* _The problem_
Pull every line that includes the word "Solutions" from the data.

* _Stored records_
== Segment start ==
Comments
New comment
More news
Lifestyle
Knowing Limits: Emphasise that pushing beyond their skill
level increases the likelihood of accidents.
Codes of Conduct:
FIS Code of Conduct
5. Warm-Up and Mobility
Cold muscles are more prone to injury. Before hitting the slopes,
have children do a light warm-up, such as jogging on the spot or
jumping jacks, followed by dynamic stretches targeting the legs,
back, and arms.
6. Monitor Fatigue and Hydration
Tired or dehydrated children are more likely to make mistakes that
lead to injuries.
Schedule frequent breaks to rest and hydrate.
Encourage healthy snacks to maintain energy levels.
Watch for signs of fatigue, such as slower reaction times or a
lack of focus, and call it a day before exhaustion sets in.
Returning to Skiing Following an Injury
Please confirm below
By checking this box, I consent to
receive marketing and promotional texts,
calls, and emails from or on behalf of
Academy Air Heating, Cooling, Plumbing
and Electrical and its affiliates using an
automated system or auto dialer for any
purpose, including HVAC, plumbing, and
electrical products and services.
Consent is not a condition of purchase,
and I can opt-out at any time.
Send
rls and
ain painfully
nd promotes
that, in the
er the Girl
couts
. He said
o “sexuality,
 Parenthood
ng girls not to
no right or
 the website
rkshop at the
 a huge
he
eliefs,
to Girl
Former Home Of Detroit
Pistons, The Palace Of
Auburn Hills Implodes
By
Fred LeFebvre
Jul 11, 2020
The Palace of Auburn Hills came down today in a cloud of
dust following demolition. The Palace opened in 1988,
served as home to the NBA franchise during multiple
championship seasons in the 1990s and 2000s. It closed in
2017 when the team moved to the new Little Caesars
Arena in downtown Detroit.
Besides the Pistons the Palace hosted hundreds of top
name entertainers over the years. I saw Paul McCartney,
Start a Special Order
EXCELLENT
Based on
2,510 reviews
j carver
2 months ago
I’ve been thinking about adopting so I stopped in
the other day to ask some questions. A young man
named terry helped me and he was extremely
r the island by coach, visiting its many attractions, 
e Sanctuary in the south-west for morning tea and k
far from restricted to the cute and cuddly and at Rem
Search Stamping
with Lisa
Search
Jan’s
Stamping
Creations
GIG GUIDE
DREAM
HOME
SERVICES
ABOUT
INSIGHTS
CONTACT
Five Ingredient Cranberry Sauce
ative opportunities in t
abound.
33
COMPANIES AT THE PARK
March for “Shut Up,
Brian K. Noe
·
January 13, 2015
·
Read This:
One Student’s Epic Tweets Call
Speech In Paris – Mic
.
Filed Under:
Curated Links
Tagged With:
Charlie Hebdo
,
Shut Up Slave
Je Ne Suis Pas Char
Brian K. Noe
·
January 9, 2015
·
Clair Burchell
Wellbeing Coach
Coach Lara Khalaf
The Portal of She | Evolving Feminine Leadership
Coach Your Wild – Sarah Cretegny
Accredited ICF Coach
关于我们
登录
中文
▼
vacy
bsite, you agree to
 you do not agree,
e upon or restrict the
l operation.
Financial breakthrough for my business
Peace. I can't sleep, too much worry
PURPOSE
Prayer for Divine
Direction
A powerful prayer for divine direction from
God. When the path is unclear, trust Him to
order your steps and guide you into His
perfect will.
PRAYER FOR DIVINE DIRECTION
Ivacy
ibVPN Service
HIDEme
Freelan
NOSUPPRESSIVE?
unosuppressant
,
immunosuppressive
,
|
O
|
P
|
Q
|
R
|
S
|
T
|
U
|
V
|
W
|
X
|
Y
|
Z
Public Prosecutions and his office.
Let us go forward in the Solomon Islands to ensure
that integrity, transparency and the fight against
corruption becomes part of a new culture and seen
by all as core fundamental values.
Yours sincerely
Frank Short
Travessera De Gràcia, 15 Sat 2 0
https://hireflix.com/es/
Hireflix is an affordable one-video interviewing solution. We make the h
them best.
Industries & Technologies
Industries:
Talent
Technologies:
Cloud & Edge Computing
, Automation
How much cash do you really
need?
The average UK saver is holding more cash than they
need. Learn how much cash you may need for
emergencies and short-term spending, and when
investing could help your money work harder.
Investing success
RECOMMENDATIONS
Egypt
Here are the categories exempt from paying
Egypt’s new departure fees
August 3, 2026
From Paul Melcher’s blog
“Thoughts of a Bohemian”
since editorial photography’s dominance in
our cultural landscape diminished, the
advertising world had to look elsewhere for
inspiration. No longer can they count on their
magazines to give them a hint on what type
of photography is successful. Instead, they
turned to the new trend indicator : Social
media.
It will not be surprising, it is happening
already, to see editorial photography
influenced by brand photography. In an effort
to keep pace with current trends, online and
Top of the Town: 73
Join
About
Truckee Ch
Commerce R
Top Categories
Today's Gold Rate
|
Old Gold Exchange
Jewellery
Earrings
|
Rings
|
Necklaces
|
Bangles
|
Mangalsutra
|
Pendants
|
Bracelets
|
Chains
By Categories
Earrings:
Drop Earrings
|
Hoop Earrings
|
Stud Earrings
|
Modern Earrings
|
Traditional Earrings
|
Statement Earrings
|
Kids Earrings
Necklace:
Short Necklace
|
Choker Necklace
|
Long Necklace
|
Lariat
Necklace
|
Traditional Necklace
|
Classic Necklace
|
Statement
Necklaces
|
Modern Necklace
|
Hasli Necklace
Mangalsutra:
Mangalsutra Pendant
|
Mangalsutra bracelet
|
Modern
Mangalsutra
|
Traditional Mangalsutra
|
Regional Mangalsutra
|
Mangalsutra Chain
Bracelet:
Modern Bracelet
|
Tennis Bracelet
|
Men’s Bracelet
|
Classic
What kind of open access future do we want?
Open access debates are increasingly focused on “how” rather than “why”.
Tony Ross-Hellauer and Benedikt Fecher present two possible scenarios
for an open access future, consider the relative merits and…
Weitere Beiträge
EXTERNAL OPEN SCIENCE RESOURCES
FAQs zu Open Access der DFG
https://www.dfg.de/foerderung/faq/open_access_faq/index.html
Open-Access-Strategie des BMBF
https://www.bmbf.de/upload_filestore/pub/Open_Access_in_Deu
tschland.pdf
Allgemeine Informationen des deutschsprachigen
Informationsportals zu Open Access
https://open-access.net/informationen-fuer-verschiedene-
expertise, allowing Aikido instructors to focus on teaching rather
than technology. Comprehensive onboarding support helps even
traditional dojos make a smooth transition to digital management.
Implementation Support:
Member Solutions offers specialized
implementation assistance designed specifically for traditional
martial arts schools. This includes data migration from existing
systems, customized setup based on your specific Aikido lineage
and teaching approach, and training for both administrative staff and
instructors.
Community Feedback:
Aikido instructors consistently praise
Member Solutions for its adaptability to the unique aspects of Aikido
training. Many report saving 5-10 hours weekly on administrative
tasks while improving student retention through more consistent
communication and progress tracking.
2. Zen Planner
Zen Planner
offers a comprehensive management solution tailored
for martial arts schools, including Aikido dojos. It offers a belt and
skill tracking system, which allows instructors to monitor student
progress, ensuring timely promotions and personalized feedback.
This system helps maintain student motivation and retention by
== Segment end ==
* _Answer section_
Member Solutions offers specialized
Member Solutions for its adaptability to the unique aspects of Aikido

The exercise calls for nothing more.